After that ruling, Ambassador Alvarez accused the Bush administration of applying "a cynical double standard" in the "war on terror." As for the claim that Venezuela practices torture, Alvarez said, "There isn't a shred of evidence that Posada would be tortured in Venezuela."
Different Rules
The kid-glove treatment of Posada and other right-wing Cuban terrorists stood in marked contrast to George W. Bush's tough handling of Islamic militants. While Posada was afforded all U.S. legal protections and then some, suspected Islamic terrorists were locked away without trial at the U.S. military base in Guantanamo Bay, Cuba.
In a further ironic twist, the Bush-43 administration allowed Venezuela to be smeared about torture while Bush and his top aides were concealing the fact that they had authorized extensive torture on suspected Islamic "terrorists," including waterboarding, sleep deprivation and other brutal torture techniques at CIA "black sites."
Posada also made no apologies for his long terrorist career. In 1998, in interviews with a New York Times reporter, Posada admitted a role in a wave of Havana bombings, citing a goal of frightening tourists away from Cuba.
Similarly, his alleged co-conspirator in the Cubana Airlines bombing, Orlando Bosch, showed no remorse for his violent past. In a TV interview with reporter Manuel Cao on Miami's Channel 41, Bosch justified the mid-air bombing that killed 73 people in 1976.
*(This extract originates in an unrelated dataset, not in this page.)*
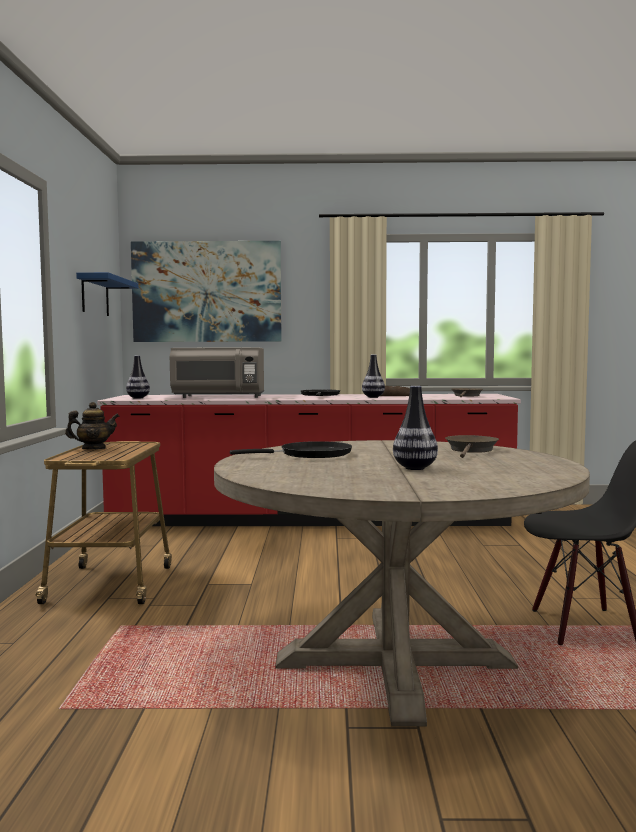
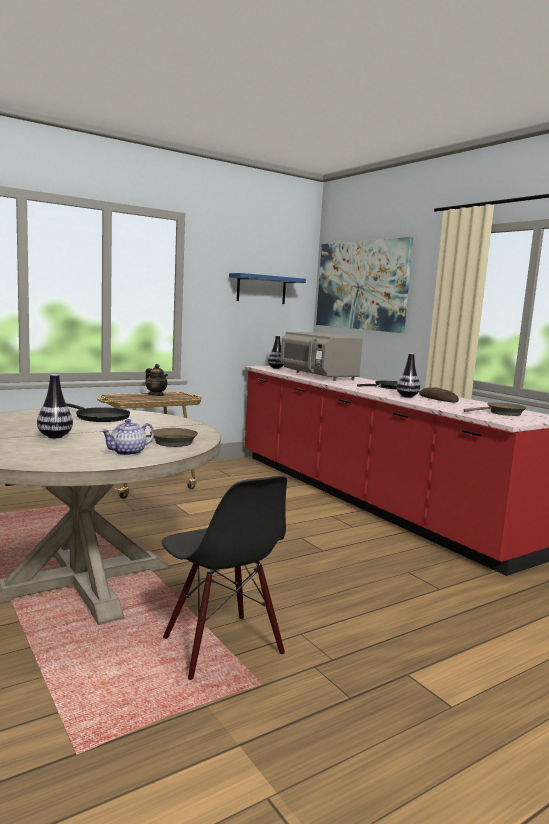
camera: 55 degrees right, 5 degrees up
(512, 459) = (128, 453): none -> teapot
When Cao asked Bosch to comment on the civilians who died when the Cubana plane crashed off the coast of Barbados, Bosch responded, "In a war such as us Cubans who love liberty wage against the tyrant [Fidel Castro], you have to down planes, you have to sink ships, you have to be prepared to attack anything that is within your reach."
"But don't you feel a little bit for those who were killed there, for their families?" Cao asked.
"Who was on board that plane?" Bosch responded. "Four members of the Communist Party, five North Koreans, five Guyanese." [Officials tallies actually put the Guyanese dead at 11.]
Bosch added, "Four members of the Communist Party, chico! Who was there? Our enemies""
"And the fencers?" Cao asked about Cuba's amateur fencing team that had just won gold, silver and bronze medals at a youth fencing competition in Caracas. "The young people on board?"
Bosch replied, "I was in Caracas. I saw the young girls on television. There were six of them. After the end of the competition, the leader of the six dedicated their triumph to the tyrant. " She gave a speech filled with praise for the tyrant.
"We had already agreed in Santo Domingo, that everyone who comes from Cuba to glorify the tyrant had to run the same risks as those men and women that fight alongside the tyranny."
[The comment about Santo Domingo was an apparent reference to a meeting by a right-wing terrorist organization, CORU, which took place in the Dominican Republic in 1976 and which involved a CIA undercover asset.]
"If you ran into the family members who were killed in that plane, wouldn't you think it difficult?" Cao asked.
"No, because in the end those who were there had to know that they were cooperating with the tyranny in Cuba," Bosch answered.